AİLE VE AVUKATLARDAN AÇIKLAMA
Davanın görüldüğü Halk Eğitim Merkezi’nde, duruşması sonrası aile ve avukatları tarafından açıklamalar yapıldı. Sanıklara, delillere ve Anayasa Mahkemesi’nden (AYM) gelen yanıtlara işaret eden Öz, “Tüm bunlar artık yapılması gerekenin, TCDD’nin üst sorumlularının yargı karşısına çıkarılması olduğunu gösteriyor” dedi.
TİP Sözcüsü Sera Kadıgil de duruşma sonrası yaptığı değerlendirmede, üst düzey sorumluların yargılanmadığını hatırlatarak, “Burada yargılananlar azmettiriciler değil; suçun gerçek failleri hala yönetici pozisyonlarında oturmaya devam ediyor” ifadelerini kullandı.
Aile avukatlarından Onur Şahinkaya, dosyaya sunulan bilirkişi raporunu hatırlattı ve yargılanmayan esas sorumluların, Anakra’da olduğuna işaret edildiğini ifade etti.
Dava sürecinin başlangıcını hatırlatarak sözlerine başlayan ve ailelerin mücadelesine dikkat çeken avukat Evren İşler ise savcılığın, üst düzey sorumlular hakkında iddianame hazırlamaktan ısrarla kaçındığını belirtti. “Bu inat kırılmadığı sürece hepimiz bir gün bir trende ölebiliriz” diyen İşler, TCDD’nin gerekli denetimler olmaksızın tren hatlarını işletmeye devam ettiğini vurguladı.
NE OLMUŞTU?
8 Temmuz’da meydana gelen ve 25 kişinin hayatını kaybettiği katliam sonrası Çorlu Cumhuriyet Başsavcılığı tarafından kusurlu bulunan TCDD 1. Bölge Müdürlüğü Halkalı 14. Demiryolu Bakım Müdürlüğü’nde müdür olarak görev yapan Turgut Kurt, Çerkezköy Yol Bakım Şefliği’nde çalışan Yol Bakım ve Onarım Şefi Özkan Polat, Yol Bakım Şefliği’nde Hat Bakım ve Onarım Memuru Celaleddin Çabuk ile TCDD bünyesinde çalışan ve mayıs ayındaki yıllık umumi muayene raporunda imzası bulunan Köprüler Şefi Çetin Yıldırım hakkında “taksirli ölüme ve yaralanmaya neden olmak” suçundan 2’şer yıldan 15’er yıla kadar hapis istemiyle Çorlu 1. Ağır Ceza Mahkemesi’nde dava açıldı.

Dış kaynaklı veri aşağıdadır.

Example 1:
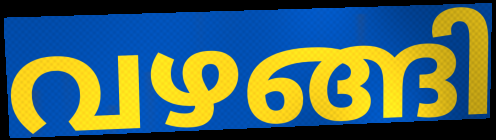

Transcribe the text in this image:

വഴങ്ങി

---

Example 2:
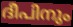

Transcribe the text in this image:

ദീപിനും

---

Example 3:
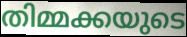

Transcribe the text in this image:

തിമ്മക്കയുടെ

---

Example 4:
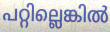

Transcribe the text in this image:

പറ്റില്ലെങ്കിൽ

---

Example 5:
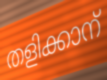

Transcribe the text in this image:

തളിക്കാന്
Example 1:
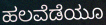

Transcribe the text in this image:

ಹಲವೆಡೆಯೂ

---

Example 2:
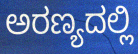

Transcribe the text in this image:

ಅರಣ್ಯದಲ್ಲಿ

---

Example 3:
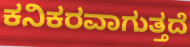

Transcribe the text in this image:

ಕನಿಕರವಾಗುತ್ತದೆ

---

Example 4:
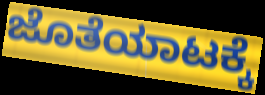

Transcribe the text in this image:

ಜೊತೆಯಾಟಕ್ಕೆ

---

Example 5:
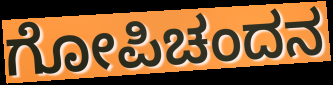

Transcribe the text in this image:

ಗೋಪಿಚಂದನ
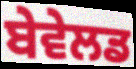
ਬੇਵੇਲਡ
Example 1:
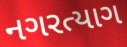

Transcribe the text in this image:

નગરત્યાગ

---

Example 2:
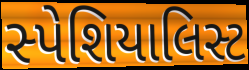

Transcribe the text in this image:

સ્પેશિયાલિસ્ટ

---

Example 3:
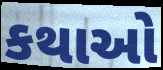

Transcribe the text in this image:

કથાઓ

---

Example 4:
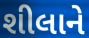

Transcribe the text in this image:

શીલાને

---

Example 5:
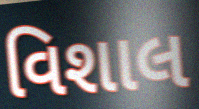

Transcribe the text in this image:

વિશાલ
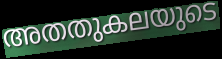
അതതുകലയുടെ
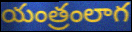
యంత్రంలాగ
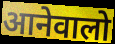
आनेवालो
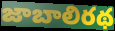
జాబాలిరథ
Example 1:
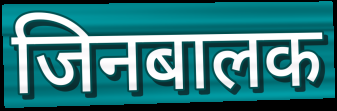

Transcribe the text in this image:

जिनबालक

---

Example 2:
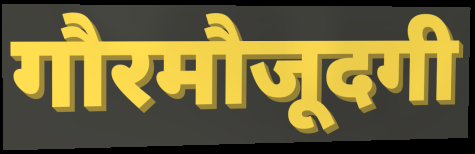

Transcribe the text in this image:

गौरमौजूदगी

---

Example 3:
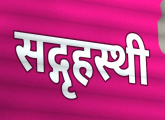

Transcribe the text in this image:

सद्गृहस्थी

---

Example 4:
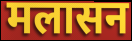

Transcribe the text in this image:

मलासन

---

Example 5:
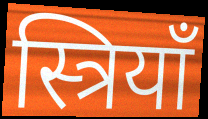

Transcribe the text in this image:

स्त्रियाँ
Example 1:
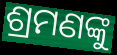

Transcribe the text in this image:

ଶ୍ରମଣଙ୍କୁ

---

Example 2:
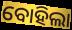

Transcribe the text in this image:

ବୋହିଲା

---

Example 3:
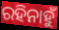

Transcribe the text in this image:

ରହିନାହୁଁ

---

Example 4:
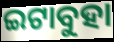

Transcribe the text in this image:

ଇଟାବୁହା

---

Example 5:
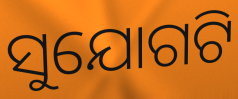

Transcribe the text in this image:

ସୁଯୋଗଟି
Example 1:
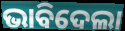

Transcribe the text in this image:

ଭାବିଦେଲା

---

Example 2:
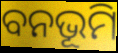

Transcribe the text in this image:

ବନଭୂମି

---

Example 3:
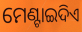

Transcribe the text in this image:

ମେଣ୍ଟାଇଦିଏ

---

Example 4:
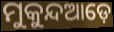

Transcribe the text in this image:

ମୁକୁନ୍ଦଆଡ଼େ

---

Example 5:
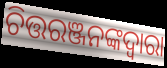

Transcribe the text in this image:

ଚିତ୍ତରଞ୍ଜନଙ୍କଦ୍ଵାରା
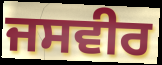
ਜਸਵੀਰ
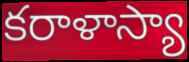
కరాళాస్యా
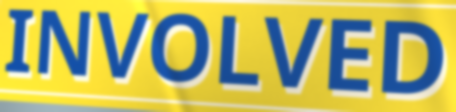
INVOLVED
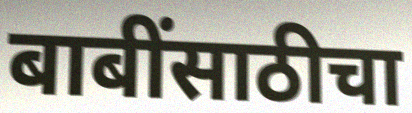
बाबींसाठीचा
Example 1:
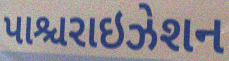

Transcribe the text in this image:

પાશ્ચરાઇઝેશન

Sanıkların tutuksuz yargılandığı dava sürürken, Çorlu Cumhuriyet Başsavcılığı alınan yeni bilirkişi raporunun ardından soruşturmanın genişletilmesine karar verdi. Başsavcılık, kazanın meydana gelmesinde hava durumunun takip edilmemesi, hava durumunun takip edilememesi nedeniyle olumsuz hava koşullarında demir yolu hattının özel olarak muayene edilememesi, menfezin ve çevresindeki hat kesimin gerekli bakımlarının, temizliğinin, yabani otla mücadelesinin yapılmaması, kaza yeri menfezinin İstanbul istikametindeki büzün tıkalı olması nedeniyle, büze gelen yağmur suyunun aradaki kanal vasıtasıyla kaza menfezine yönelmesi sebeplerinin etkili olduğunu değerlendirdi.

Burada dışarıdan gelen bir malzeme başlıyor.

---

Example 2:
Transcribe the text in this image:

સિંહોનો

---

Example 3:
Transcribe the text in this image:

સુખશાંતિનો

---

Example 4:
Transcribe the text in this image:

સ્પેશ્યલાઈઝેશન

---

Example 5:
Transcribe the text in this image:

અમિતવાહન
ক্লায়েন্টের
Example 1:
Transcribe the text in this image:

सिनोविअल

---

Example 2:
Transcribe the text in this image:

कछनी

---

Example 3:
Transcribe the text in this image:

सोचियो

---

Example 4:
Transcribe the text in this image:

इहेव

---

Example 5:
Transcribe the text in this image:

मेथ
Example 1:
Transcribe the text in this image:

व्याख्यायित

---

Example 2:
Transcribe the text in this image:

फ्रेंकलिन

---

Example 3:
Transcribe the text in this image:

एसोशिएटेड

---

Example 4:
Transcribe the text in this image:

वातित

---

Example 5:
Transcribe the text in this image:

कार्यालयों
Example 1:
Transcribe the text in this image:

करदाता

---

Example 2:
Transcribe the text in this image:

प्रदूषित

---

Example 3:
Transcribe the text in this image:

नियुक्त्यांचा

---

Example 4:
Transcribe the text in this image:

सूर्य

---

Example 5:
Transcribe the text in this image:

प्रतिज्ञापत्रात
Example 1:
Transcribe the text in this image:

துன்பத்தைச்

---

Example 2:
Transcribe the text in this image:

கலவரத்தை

Değerlendirmenin ardından başsavcılık; kazada sorumlulukları bulunduğunu anlaşılan, TCDD 1. Bölge Müdürlüğü’ndeki görev yapan Nihat Aslan, Bakım Servis Alanlarından Sorumlu Müdür Yardımcısı Levent Meriçli, Bakım Servis Müdürü Mümin Karasu, Üst Yapıdan Sorumlu 1. Bölge Bakım Servis Müdür Yardımcısı Levent Kaytan, Altyapıdan Sorumlu 1. Bölge Bakım Servis Müdür Yardımcısı Nizamettin Aras, yol kontrolörü Burhan Ortancıl, mühendisler Tevfik Baran Önder, Deniz Parlak ve Kubilay Başkaya hakkında Çorlu Ağır Ceza Mahkemesi’nde kamu davası açıldı.

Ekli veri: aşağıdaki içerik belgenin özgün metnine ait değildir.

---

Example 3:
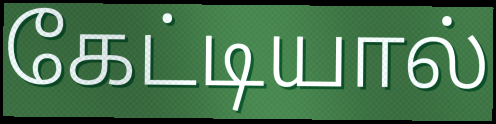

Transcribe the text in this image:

கேட்டியால்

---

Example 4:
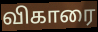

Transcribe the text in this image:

விகாரை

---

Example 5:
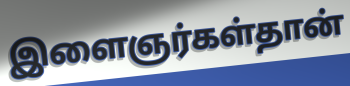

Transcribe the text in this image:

இளைஞர்கள்தான்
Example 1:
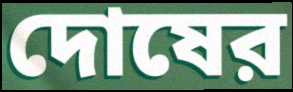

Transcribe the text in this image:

দোষের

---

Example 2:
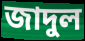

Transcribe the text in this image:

জাদুল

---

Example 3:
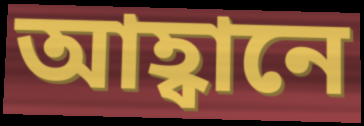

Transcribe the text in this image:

আহ্বানে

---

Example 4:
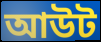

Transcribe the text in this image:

আউট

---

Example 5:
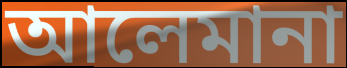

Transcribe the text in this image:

আলেমানা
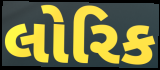
લોરિક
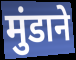
मुंडाने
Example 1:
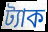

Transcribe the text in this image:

ট্যাক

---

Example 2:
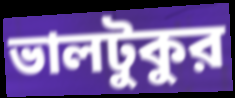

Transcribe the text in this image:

ভালটুকুর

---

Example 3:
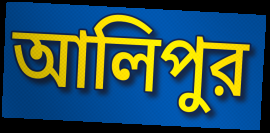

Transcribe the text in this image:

আলিপুর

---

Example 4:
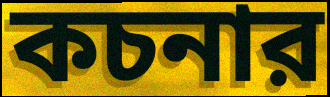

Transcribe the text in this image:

কচনার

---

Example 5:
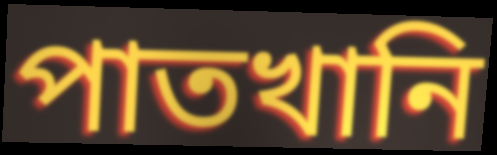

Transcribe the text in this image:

পাতখানি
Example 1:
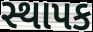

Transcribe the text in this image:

સ્થાપક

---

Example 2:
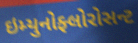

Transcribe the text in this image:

ઇમ્યુનોફ્લોરોસન્ટ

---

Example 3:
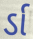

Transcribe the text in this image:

ર્ડા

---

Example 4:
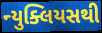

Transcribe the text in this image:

ન્યુક્લિયસથી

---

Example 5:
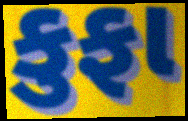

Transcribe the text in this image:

કુફા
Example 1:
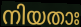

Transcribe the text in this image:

നിയതാഃ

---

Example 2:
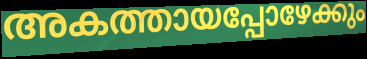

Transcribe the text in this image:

അകത്തായപ്പോഴേക്കും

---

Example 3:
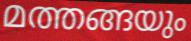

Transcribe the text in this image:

മത്തങ്ങയും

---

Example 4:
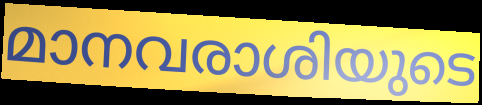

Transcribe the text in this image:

മാനവരാശിയുടെ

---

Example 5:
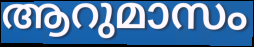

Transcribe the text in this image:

ആറുമാസം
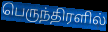
பெருந்திரளில்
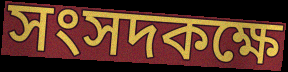
সংসদকক্ষে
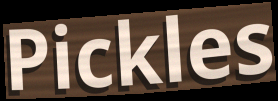
Pickles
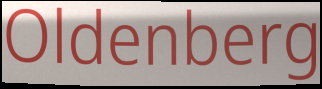
Oldenberg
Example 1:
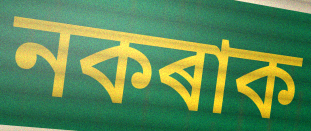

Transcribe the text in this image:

নকৰাক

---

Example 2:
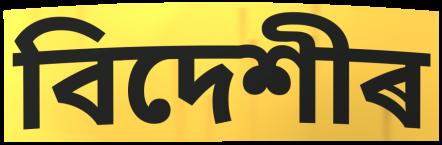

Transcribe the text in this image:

বিদেশীৰ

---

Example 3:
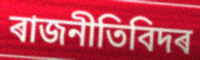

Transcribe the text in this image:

ৰাজনীতিবিদৰ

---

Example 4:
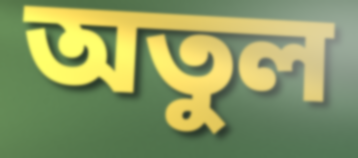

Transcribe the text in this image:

অতুল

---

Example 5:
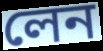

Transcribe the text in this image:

লেন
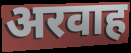
अरवाह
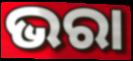
ଭରା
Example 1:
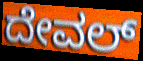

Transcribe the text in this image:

ದೇವಲ್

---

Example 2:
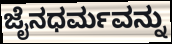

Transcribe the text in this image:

ಜೈನಧರ್ಮವನ್ನು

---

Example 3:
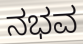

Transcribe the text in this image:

ನಭವ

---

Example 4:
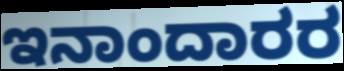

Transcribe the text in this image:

ಇನಾಂದಾರರ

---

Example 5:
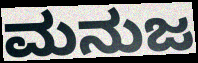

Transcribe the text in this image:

ಮನುಜ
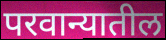
परवान्यातील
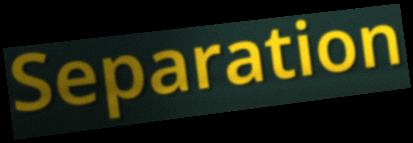
Separation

5 Ekim 2022’de görülen davanın 11. duruşmasında, dönemin TCDD 1. Bölge Demiryolu Bölge Bakım Müdürü Mümin Karasu hakkında “bilinçli taksirle birden fazla kişinin ölümüne ve yaralanmasına sebebiyet vermek” suçundan tutuklanmak üzere yakalama emri çıkartılmasına karar verildi. Karasu duruşmaya katılmadığı için hakkında tutuklamaya yönelik yakalama emri çıkarılmıştı fakat Karasu yakalama kararı sonrası vekaletname çıkarmak için gittiği noterde hakkında hiçbir işlem yapılmamıştı. 5 gün boyunca tutuklanmayan sanık Karasu, 10 Ekim günü ifade için Çorlu Adliyesi’ne gittikten sonra tutuklanarak Çorlu Cezaevi’ne gönderildi.
Ancak mahkeme bir sonraki duruşmayı beklemeden 45 gün içinde Karasu’nun tutukluluğuna yapılan itirazı kabul ederek, yurt dışı yasağıyla tahliyesine karar verdi.